12.1. If the relationship established by the Purchase Agreement contains an international (foreign) element, the parties agree that the relationship shall be governed by Czech law. By the choice of law pursuant to the preceding sentence, the Buyer who is a consumer is not deprived of the protection afforded to them by provisions of the legal order from which it is not possible to deviate contractually and which would otherwise apply pursuant to Article 6(1) of Regulation (EC) No. 593/2008 of the European Parliament and of the Council of 17 June 2008 on the law applicable to contractual obligations (Rome I).

12.2. The content of the Seller’s Website, all materials published thereon (texts, photographs, images, logos and others) and in related printed media (promotional leaflets, advertisements, etc.), including the software of the Web Interface of the Store and these Terms and Conditions, are protected by the Seller’s copyright and may also be protected by other rights of third parties. The content may not be modified, copied, reproduced, distributed or used by the Buyer or User or by any third party for any purpose without the Seller’s prior written consent. In particular, it is prohibited to make photographs and texts published on the Web Interface of the Store available for consideration or free of charge. In the event of breach of this prohibition, the Seller shall proceed in accordance with Act No. 121/2000 Coll., the Copyright Act, as amended. Names and designations of products, goods, services, firms and companies may be registered trademarks of their respective owners.

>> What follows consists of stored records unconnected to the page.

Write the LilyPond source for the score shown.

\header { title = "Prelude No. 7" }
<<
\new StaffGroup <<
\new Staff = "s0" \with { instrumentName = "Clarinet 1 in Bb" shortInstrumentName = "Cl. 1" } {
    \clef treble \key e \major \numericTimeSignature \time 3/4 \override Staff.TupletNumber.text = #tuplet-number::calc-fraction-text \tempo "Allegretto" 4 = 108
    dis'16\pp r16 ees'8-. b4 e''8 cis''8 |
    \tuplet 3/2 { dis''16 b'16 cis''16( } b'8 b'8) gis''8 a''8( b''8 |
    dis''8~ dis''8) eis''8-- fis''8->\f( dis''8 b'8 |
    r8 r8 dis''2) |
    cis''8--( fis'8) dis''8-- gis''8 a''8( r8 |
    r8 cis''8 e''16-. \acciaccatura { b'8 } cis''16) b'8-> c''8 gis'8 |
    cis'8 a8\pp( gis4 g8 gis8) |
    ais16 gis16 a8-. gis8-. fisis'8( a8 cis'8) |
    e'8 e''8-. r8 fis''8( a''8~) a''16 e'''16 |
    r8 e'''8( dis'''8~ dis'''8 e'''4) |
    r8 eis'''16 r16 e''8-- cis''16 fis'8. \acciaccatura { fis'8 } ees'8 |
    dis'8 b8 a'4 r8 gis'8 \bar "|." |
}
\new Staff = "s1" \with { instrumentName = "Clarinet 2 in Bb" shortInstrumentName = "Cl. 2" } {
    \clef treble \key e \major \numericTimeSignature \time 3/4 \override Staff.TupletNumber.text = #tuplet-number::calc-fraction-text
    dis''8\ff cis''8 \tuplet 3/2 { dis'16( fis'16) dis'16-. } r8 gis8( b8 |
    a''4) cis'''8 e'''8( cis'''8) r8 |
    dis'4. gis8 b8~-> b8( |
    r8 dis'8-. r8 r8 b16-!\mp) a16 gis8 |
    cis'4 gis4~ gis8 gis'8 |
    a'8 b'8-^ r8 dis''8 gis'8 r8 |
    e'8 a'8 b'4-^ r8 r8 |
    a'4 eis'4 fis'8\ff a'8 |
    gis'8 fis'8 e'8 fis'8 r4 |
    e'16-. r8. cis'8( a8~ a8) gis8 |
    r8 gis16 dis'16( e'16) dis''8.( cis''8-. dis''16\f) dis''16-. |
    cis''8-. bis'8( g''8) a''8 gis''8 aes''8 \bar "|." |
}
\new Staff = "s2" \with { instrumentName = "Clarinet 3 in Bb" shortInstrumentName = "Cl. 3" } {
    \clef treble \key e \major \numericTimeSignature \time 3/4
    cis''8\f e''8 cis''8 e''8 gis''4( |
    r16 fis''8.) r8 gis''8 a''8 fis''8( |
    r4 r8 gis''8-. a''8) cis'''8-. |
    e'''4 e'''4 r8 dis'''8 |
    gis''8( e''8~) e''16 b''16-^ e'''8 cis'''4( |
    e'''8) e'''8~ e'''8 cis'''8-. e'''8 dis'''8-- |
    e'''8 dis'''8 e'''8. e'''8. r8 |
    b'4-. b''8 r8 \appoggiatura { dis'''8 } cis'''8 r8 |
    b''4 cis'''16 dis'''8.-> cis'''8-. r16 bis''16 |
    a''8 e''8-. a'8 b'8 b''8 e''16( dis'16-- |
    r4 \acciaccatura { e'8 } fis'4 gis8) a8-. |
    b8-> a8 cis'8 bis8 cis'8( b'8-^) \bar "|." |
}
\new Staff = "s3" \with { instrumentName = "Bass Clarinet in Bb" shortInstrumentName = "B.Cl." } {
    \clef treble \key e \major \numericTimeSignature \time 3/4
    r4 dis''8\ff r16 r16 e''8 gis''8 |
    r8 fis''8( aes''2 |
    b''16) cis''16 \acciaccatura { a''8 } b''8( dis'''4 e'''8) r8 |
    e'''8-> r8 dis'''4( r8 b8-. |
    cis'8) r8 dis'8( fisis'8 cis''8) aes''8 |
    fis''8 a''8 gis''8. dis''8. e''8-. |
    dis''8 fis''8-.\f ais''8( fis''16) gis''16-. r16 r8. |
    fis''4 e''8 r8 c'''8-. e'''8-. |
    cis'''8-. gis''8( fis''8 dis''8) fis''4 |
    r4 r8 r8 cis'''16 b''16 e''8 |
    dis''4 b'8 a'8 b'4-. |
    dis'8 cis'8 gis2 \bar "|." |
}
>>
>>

12.3. If any provision of the Terms and Conditions is or becomes invalid or ineffective, the invalid provision shall be replaced by a provision whose meaning is as close as possible to the invalid provision. The invalidity or ineffectiveness of one provision shall not affect the validity of the other provisions.

12.4. The Purchase Agreement, including the Terms and Conditions, is archived by the Seller in electronic form and is not accessible.

12.5. An annex to the Terms and Conditions is the model withdrawal form from the Purchase Agreement.

12.6. Seller’s contact details: delivery address PUFFHOUSE, Železná 633/2, Brno, 619 00, e-mail address info@puffhouse.cz, telephone +420 608 758 066.

These Terms and Conditions are valid and effective as of 1 May 2022, last update as of 1 June 2025.